Yahoo Inc.’s shares were up six per cent in heavy trading on Wednesday, after revenue figures released Tuesday after markets closed showed a surge in profit from its Alibaba unit.
Alibaba Group Holding Ltd., a Chinese internet company, saw its revenue in the fourth quarter jump 66 per cent from a year earlier to $3.06 billion US and profits more than double to $1.35 billion.
Yahoo holds 24 per cent of Alibaba, which is expected to list as early as next week on the New York stock exchange in an IPO that could value the Chinese company at $150 billion to $200 billion.
Yahoo shares were trading at $36.40 at noon, up 6.4 per cent from their close Tuesday and were the most-traded stocks on Nasdaq. At one point, the share price had surged as much as 9 per cent.
Yahoo’s own revenue from internet advertising has been listless, though it has seen some improvement under CEO Marissa Mayer.
Display ad revenue crept up by two per cent from the same time last year in the first quarter, the first improvement in three years. It is still well behind competitors such as Google and Facebook in grabbing internet advertising and it has been left behind on mobile use.
"We believe we are moving from our core business being in decline to modest or stable growth," Mayer said in a video conference call.
Yahoo earned $312 million US, or 29 cents per share, in the first quarter, down 20 per cent from $390 million, or 35 cents per share, in the same period last year.
But its $1 billion investment in Alibaba, made in 2005, is proving to be a substantial windfall and has made Yahoo attractive to the markets.
Alibaba has built a thriving e-commerce platform in China, one of the world’s largest retail markets, and the revenue figures released along with Yahoo’s results prove it has a business model that works.

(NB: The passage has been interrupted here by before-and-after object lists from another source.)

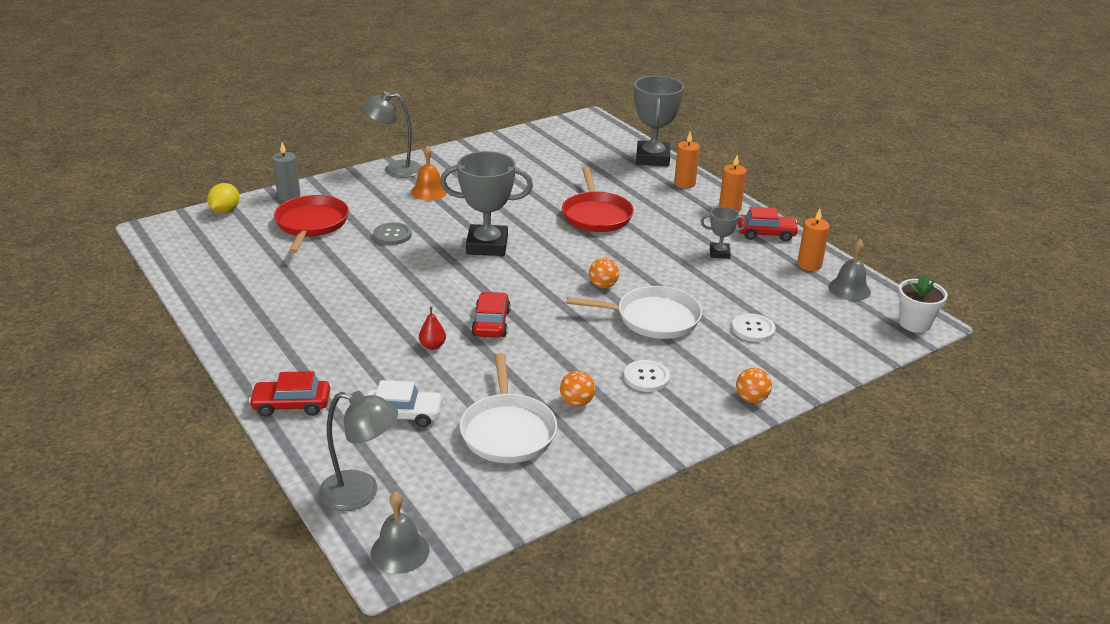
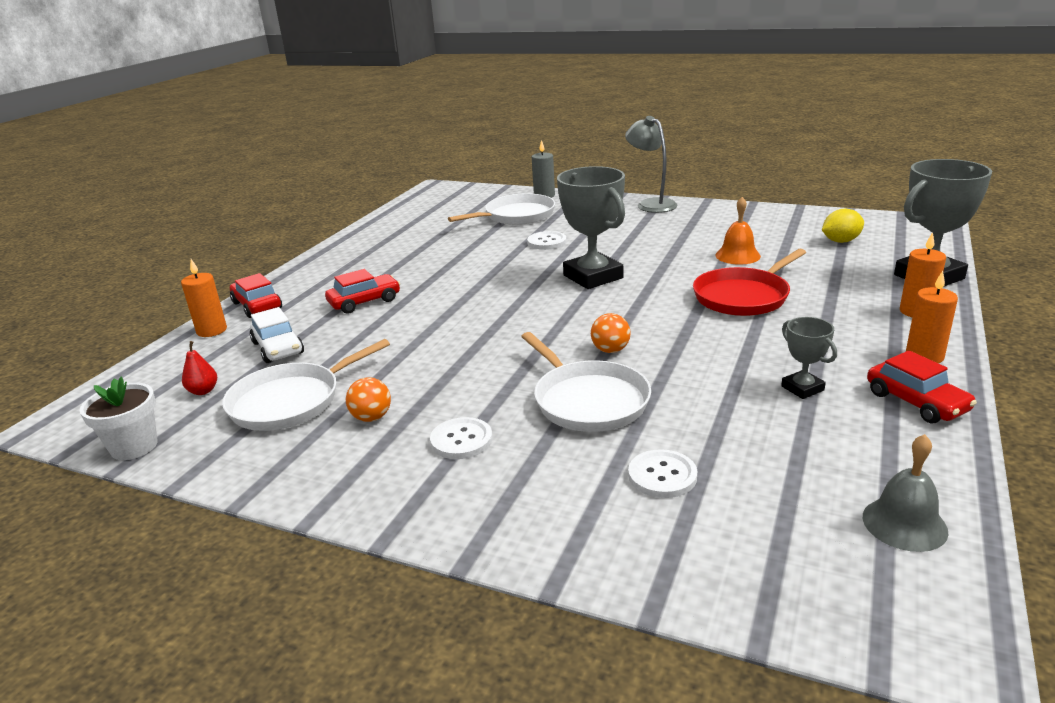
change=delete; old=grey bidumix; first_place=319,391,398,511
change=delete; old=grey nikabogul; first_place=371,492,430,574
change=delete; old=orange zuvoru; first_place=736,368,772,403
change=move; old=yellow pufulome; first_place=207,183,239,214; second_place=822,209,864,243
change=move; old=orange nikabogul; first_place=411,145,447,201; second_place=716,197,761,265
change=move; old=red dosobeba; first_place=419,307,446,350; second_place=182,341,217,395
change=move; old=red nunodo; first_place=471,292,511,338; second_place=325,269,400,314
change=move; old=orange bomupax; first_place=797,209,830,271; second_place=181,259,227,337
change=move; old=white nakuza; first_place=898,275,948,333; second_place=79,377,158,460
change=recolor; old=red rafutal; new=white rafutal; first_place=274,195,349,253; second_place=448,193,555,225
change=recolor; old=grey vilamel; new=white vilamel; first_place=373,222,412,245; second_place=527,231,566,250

It is expected to file a prospectus as early as Monday for its share sale, which could be the largest since the Facebook listing in 2012, Reuters reported.
Anticipated gain from the Alibaba investment is the main reason Yahoo's stock has more than doubled since Yahoo hired Mayer from Google in July 2012, according to stock analysts.
The other reason Yahoo looks good is its investment in Yahoo Japan, a joint venture with Softbank which also has a strong e-commerce component, said Macquarie Securities analyst Benjamin Schachter.
Yahoo's stakes in Alibaba and Yahoo Japan are worth nearly $29 per share, Schachter said.